* PROBLEM DESCRIPTION:
Every entry is to be reproduced word for word, but the images are not.

----------

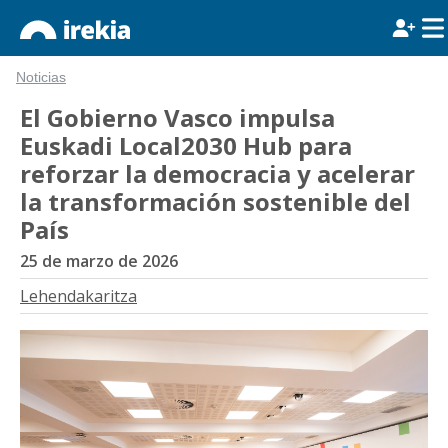
Noticias
El Gobierno Vasco impulsa
Euskadi Local2030 Hub para
reforzar la democracia y acelerar
la transformación sostenible del
País
25 de marzo de 2026
Lehendakaritza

----------

* RESPONSE:
Noticias
El Gobierno Vasco impulsa
Euskadi Local2030 Hub para
reforzar la democracia y acelerar
la transformación sostenible del
País
25 de marzo de 2026
Lehendakaritza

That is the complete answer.